For one thing, most of these lands had not passed through the then modern trend of revolutions. In many of the regions that the Europeans of that time encountered there was already a steep unchallenged hierarchy where cultural worth was forever out of the reach of most.  This rather savage view has coloured narratives from the colonial times. 

To counter the trend, some decided that the way out was to put these accounts out of sight and mind. Unfortunately, as with all such initiatives, it has not only not been too helpful in eradicating certain behaviours but it has helped create generations of real savages - people deprived of any thought of any cultural worth. 

Creators of cultural worth are rarely anything but extremely free in thought - which is anathema to those who hold morals above culture. Morals are unreliable artefacts of humanity's struggle towards humanism. Many a moral value has had to be challenged by cultural representations until some barbaric moral behaviour was forced to change. Social change has often had to tussle with existing moral bias to establish more humane principles. It is only when we examine world classics of cultural worth to help us process the past, voraciously, and without prior moral bias, that we can begin to evolve humane principles. 
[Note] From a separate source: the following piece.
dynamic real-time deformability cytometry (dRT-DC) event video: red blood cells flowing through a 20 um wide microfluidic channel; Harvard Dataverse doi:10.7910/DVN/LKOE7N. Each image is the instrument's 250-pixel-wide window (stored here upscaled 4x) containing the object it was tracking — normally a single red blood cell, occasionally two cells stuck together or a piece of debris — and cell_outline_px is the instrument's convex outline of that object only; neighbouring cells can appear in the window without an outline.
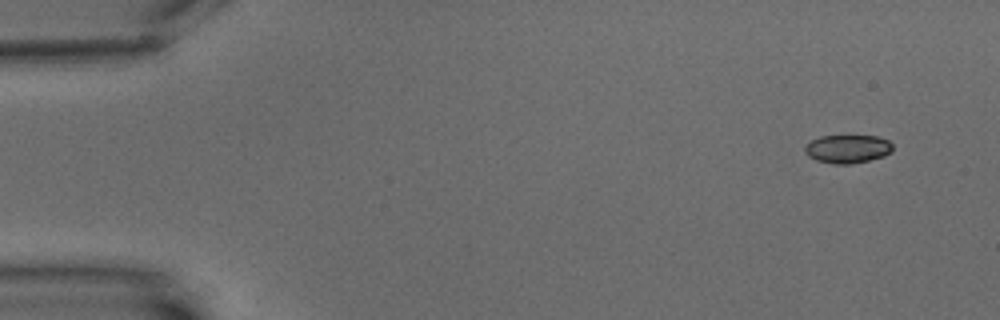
{"species": "common noctule bat (a hibernating species)", "species_latin": "Nyctalus noctula", "temperature_condition": "warm", "stored_images_in_passage": 5, "camera_frame_rate_fps": 3000, "um_per_image_px": 0.085, "animal": {"sex": "male", "body_mass_g": 15.6}, "frame": {"image": 1, "passage_image": 1, "time_ms": 0.0, "image_size_px": [1000, 320], "cell_outline_px": [[892, 152], [884, 156], [852, 164], [836, 164], [816, 160], [808, 156], [804, 152], [804, 148], [812, 140], [820, 136], [876, 136], [888, 140], [892, 144]], "centroid_in_image_um": [72.05, 12.66], "position_along_channel_um": 13.0, "area_um2": 14.45}}
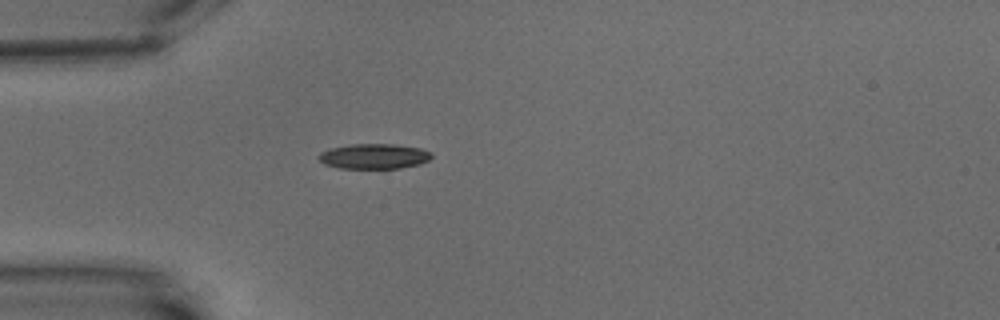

Now, John Masters is not a writer of great literary merit but, because most of his novels focussed on India across history, they ought to be of interest to us. Given that most of us in India have a less than basic idea of our own history, it becomes more vital to set off in search of our past with whatever exists. Of course there are better books for the purpose but Masters is quite juicy and, once the novice mind is engaged, we can look more deeply, on our own, at the times of which he writes. Today, as we read on various apps, it is easy to quickly dive into the Net in search of further information.  Revisiting this novel that I read in my early youth, I had a delightful time exploring India in the seventeenth century via the Web.  

For me, John Masters was a reading hand me down. My father regaled us with snippets from Masters' Nightrunners of Bengal and The Deceivers. His words served to fill the rustling night outside with delicious dreadfulness. Along with Rudyard Kipling and Somerset Maugham and others, the novels of John Masters brought to life the Western concept of an exotic Orient. Once we accept them as fantasy, such exotic writings can be entertaining.
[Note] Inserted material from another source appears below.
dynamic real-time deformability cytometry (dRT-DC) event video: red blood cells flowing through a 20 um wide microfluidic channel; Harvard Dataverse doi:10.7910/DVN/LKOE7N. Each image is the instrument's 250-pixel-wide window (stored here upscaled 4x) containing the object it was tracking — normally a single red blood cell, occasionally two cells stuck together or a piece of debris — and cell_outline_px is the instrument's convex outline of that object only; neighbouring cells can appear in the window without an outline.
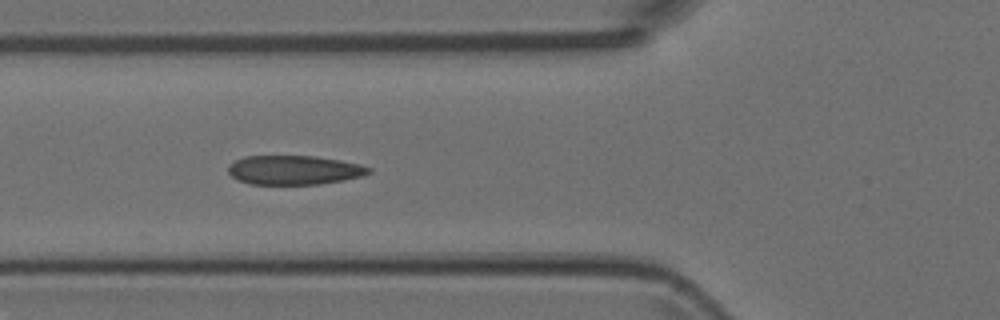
{"species": "Egyptian fruit bat (a non-hibernating species)", "species_latin": "Rousettus aegyptiacus", "temperature_condition": "room temperature", "stored_images_in_passage": 6, "camera_frame_rate_fps": 3000, "um_per_image_px": 0.085, "animal": {"sex": "female"}, "frame": {"image": 1, "passage_image": 4, "time_ms": 1.0, "image_size_px": [1000, 320], "cell_outline_px": [[372, 172], [364, 176], [344, 180], [320, 184], [248, 184], [236, 180], [228, 172], [228, 164], [244, 156], [316, 156], [340, 160], [360, 164], [372, 168]], "centroid_in_image_um": [25.01, 14.45], "position_along_channel_um": 100.8, "area_um2": 24.16}}
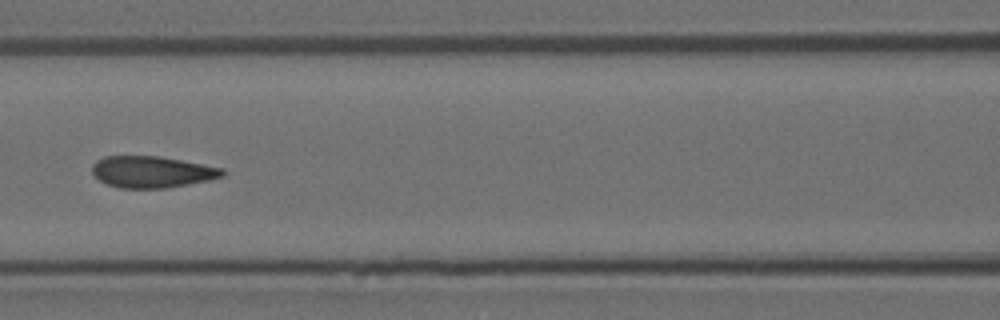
{"frame": {"image": 2, "passage_image": 5, "time_ms": 1.333, "image_size_px": [1000, 320], "cell_outline_px": [[224, 176], [208, 180], [188, 184], [164, 188], [120, 188], [108, 184], [100, 180], [92, 172], [92, 164], [96, 160], [104, 156], [160, 156], [224, 168]], "centroid_in_image_um": [12.91, 14.6], "position_along_channel_um": 153.7, "area_um2": 23.87}}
Thomas Daniell (1749-1840) - The Fort of Vellore in the Carnatic, India - 732241 - National Trust, public domain

Though I began with family recommendations, I soon homed in on the first in the series and the fifth in order of publishing. In Coromandel! we enter the Savage saga in the 1620's with young and illiterate Jason Savage. In the general savagery of the times, his life takes an unforeseen turn when he has to flee for his life, boarding a ship that is off to the Orient. After onboard adventures, he's washed ashore with a map that claims to show where treasure is buried. 
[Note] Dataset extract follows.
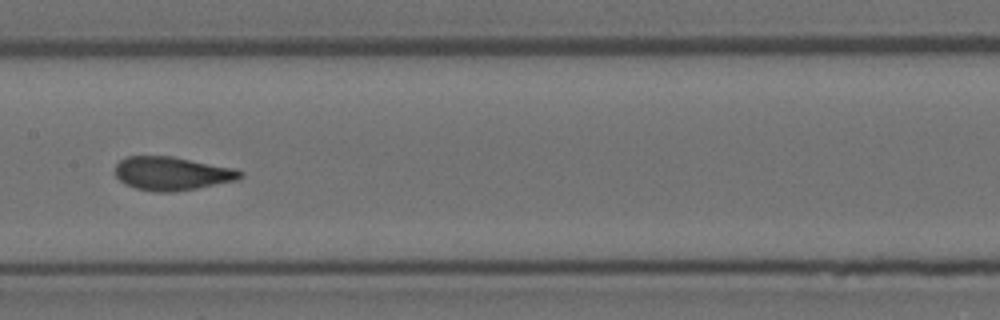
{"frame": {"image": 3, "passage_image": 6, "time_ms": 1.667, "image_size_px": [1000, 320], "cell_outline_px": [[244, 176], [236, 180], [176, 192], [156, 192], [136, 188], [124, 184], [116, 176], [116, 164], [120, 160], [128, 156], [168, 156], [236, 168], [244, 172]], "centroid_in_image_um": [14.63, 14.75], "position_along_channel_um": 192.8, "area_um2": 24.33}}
Hand-coloured aquatint engraving of the "A picturesque voyage to India, by the way of China" / by Thomas Daniell, R.A., and William Daniell, A.R.A. Wikimedia Commons

The tale will ring many bells to those who have read Robert Louis Stevenson and Lobsang Rampa and, of course, the others we've mentioned above. And there will be love and passion and beautiful 'native' women and magic. Enough adventure and action to prove the right read for the indoor season when endless rain imprisons us.

It is a ridiculous novel but might trigger a hunger in the reader to know about the area, once called the Coromandel Coast, in the seventeenth century. For those who already consider themselves masters of the history of the region it could help more reasonably savage Masters' Savage accounts.

So, why not try Coromandel! with hot chai and snacks!